Carbon Steel: The professional kitchen’s preferred skillet. Lighter than cast iron with similar heat properties, seasons like cast iron, heats and cools faster than cast iron. The pan of choice in restaurant kitchens worldwide.

The tradeoff: requires seasoning like cast iron, reactive with acid, takes more initial effort to build seasoning.

Best for: The same tasks as cast iron, with better agility. The step up from cast iron for serious cooks.

Non-Stick: The most beginner-friendly surface. Food releases without sticking; cleanup is effortless. Essential for eggs, delicate fish, and crepes.

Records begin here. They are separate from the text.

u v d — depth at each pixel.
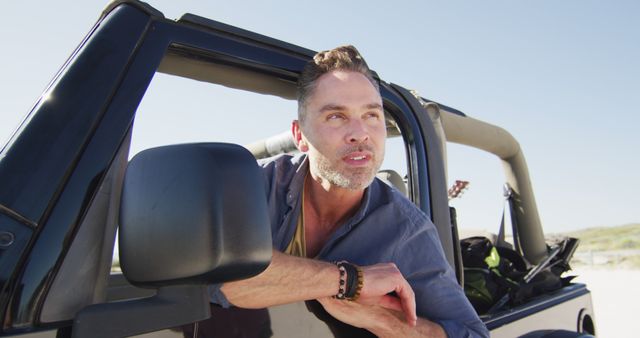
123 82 1.08
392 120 1.89
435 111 2.12
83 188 0.95
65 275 0.93
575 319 2.77
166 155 0.82
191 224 0.77
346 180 1.50
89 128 0.99
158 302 0.86
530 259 3.24
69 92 1.00
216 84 1.53
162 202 0.79
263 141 2.79
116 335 0.82
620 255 21.41
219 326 1.10
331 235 1.61
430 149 1.90
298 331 1.24
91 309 0.83
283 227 1.57
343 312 1.34
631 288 13.69
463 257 2.87
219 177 0.79
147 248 0.78
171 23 1.25
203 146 0.83
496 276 2.58
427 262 1.62
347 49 1.58
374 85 1.60
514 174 3.27
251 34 1.45
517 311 2.28
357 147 1.50
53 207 0.91
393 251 1.60
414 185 1.84
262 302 1.18
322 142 1.51
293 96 1.71
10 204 0.87
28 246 0.87
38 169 0.91
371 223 1.60
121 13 1.15
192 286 0.89
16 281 0.85
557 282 2.96
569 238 3.18
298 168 1.61
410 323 1.42
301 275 1.26
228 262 0.76
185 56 1.31
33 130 0.94
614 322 9.24
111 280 1.83
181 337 1.02
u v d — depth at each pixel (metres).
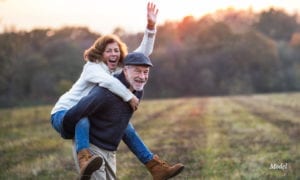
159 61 87.62
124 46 5.95
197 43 89.31
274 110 28.78
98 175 5.62
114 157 5.89
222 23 89.75
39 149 13.85
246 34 90.75
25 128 21.56
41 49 56.53
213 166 9.65
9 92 55.53
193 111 31.39
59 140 16.22
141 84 5.71
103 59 5.81
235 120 22.11
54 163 10.95
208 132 17.02
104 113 5.61
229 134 16.06
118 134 5.72
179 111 32.12
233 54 88.62
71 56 60.47
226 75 88.88
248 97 58.03
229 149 12.20
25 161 11.58
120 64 5.95
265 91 90.56
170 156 11.05
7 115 31.86
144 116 27.70
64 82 58.09
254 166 9.55
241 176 8.55
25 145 14.85
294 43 95.81
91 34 60.25
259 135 15.28
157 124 21.52
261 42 91.38
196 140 14.52
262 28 97.31
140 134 17.34
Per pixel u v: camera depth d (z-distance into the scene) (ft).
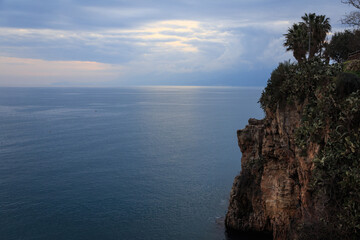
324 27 139.13
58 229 146.51
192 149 336.08
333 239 67.92
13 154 308.19
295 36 141.49
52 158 293.84
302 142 79.97
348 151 69.26
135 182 219.82
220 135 428.97
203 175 236.84
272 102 98.17
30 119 608.19
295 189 94.22
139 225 150.00
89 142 379.35
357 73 89.81
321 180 72.33
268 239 124.98
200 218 156.25
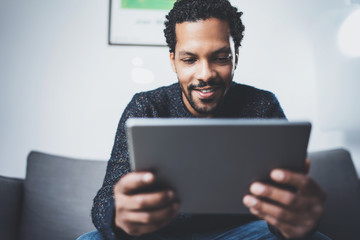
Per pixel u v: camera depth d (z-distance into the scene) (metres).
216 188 0.47
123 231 0.54
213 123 0.42
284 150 0.44
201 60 0.75
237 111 0.89
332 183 1.06
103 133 1.38
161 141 0.43
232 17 0.78
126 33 1.40
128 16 1.40
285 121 0.42
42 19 1.41
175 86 0.94
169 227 0.74
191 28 0.74
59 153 1.37
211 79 0.75
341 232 0.99
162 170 0.45
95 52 1.40
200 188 0.47
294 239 0.48
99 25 1.41
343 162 1.10
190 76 0.77
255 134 0.43
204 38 0.73
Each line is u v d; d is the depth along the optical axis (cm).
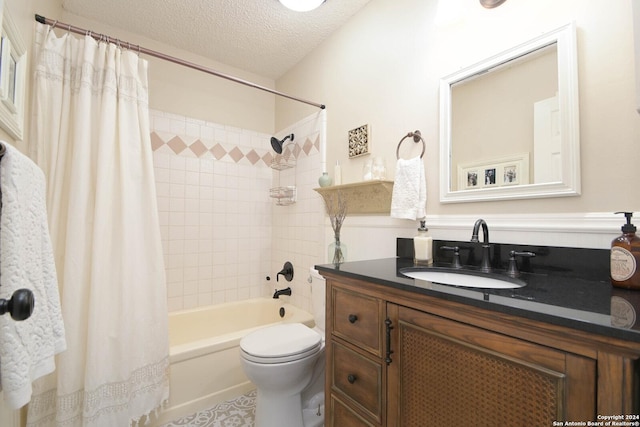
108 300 136
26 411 123
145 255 150
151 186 153
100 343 131
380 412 88
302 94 237
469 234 122
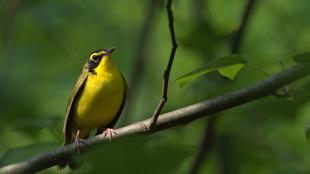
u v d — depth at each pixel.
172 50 7.45
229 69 7.70
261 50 18.48
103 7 21.20
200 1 15.87
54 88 19.14
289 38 18.55
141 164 5.49
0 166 8.76
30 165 8.77
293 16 19.23
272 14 19.56
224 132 12.10
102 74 12.20
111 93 12.17
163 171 5.51
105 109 12.26
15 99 18.48
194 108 8.21
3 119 16.88
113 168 5.51
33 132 9.76
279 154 13.15
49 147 8.91
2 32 18.44
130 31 21.00
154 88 19.70
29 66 19.98
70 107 12.23
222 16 18.75
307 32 18.84
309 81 7.95
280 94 7.93
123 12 21.53
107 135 8.78
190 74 7.37
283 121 11.14
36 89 19.28
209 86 11.11
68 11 19.41
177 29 15.15
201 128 13.07
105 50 12.47
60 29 19.36
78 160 8.76
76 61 20.20
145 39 16.80
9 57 18.31
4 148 15.21
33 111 18.05
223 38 12.99
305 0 19.45
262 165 12.89
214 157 14.20
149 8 16.95
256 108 11.30
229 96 8.00
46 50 20.47
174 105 13.94
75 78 19.27
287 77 7.64
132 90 15.99
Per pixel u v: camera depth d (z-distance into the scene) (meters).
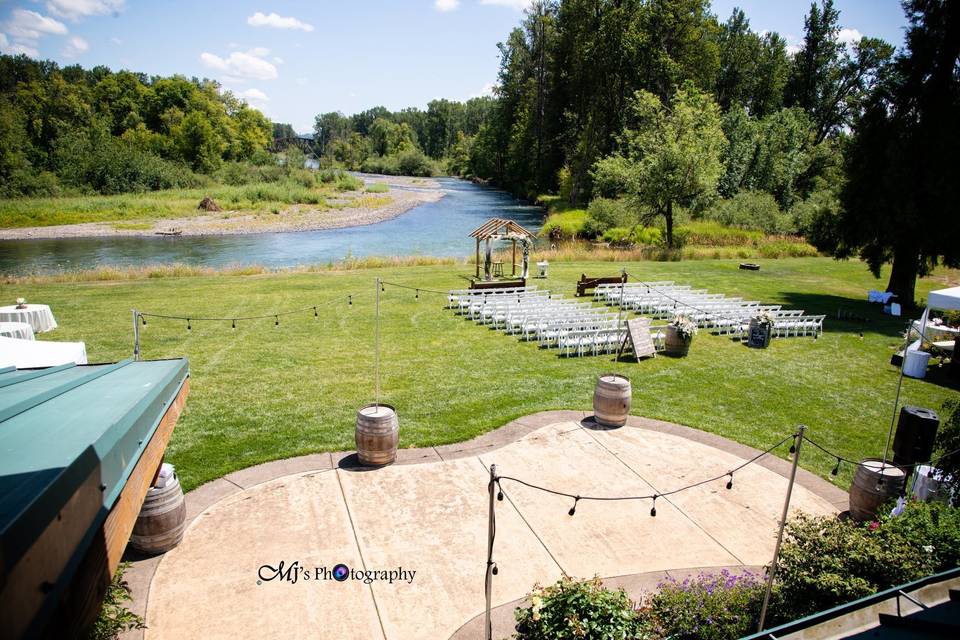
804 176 59.53
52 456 3.13
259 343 17.00
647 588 7.21
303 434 11.17
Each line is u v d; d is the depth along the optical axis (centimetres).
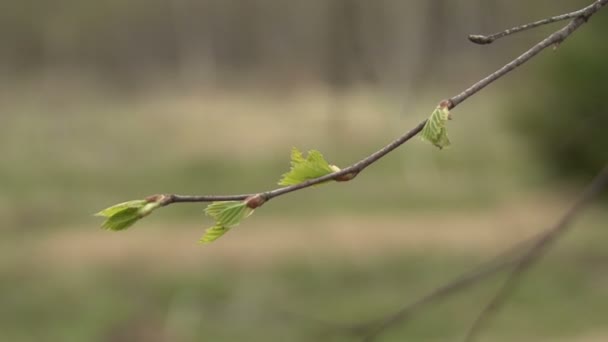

The tradeoff: can’t be used at high heat (damages the coating), can’t go under the broiler (most non-stick), doesn’t develop fond, and degrades over 3–5 years with proper care (faster with improper care).

Best for: Eggs, delicate fish, pancakes, crepes, and anything that needs a surface with zero sticking.


The Case for Owning Two

The ideal skillet situation for most home cooks is two pans:

  1. A stainless steel or cast iron skillet for high-heat cooking, searing, and stovetop-to-oven applications.
  2. A non-stick skillet for eggs and delicate applications.

These two pans together cover every skillet situation. Trying to do everything in one pan inevitably means either overusing non-stick at high heat (damaging it) or struggling with eggs in stainless (frustrating).


Size Guidance

10-inch: The sweet spot for 1–2 people. Large enough for most applications, easier to maneuver and store.

12-inch: For 2–4 people or anyone who regularly cooks larger quantities. The professional standard size. Slightly unwieldy but genuinely more useful.

8-inch: For single eggs, small omelettes, and heating single-serving sauces. A useful supplement but not a primary pan.

Get the 12-inch as your primary. Add an 8-inch non-stick if eggs for one is a daily occurrence.


Key Features to Check

Oven-safe temperature: At least 400°F for the primary skillet; 500°F+ for cast iron and carbon steel. Non-stick pans often have lower oven limits.

Handle comfort: Long enough to keep hands from heat; comfortable grip; riveted rather than welded construction for durability.

Weight: Heavy enough for heat retention, light enough to maneuver. Cast iron is heavy by nature; stainless and carbon steel are lighter.

Lid compatibility: Most skillets are sold without lids, but a universal lid (sold separately) is useful for stovetop braising and steaming.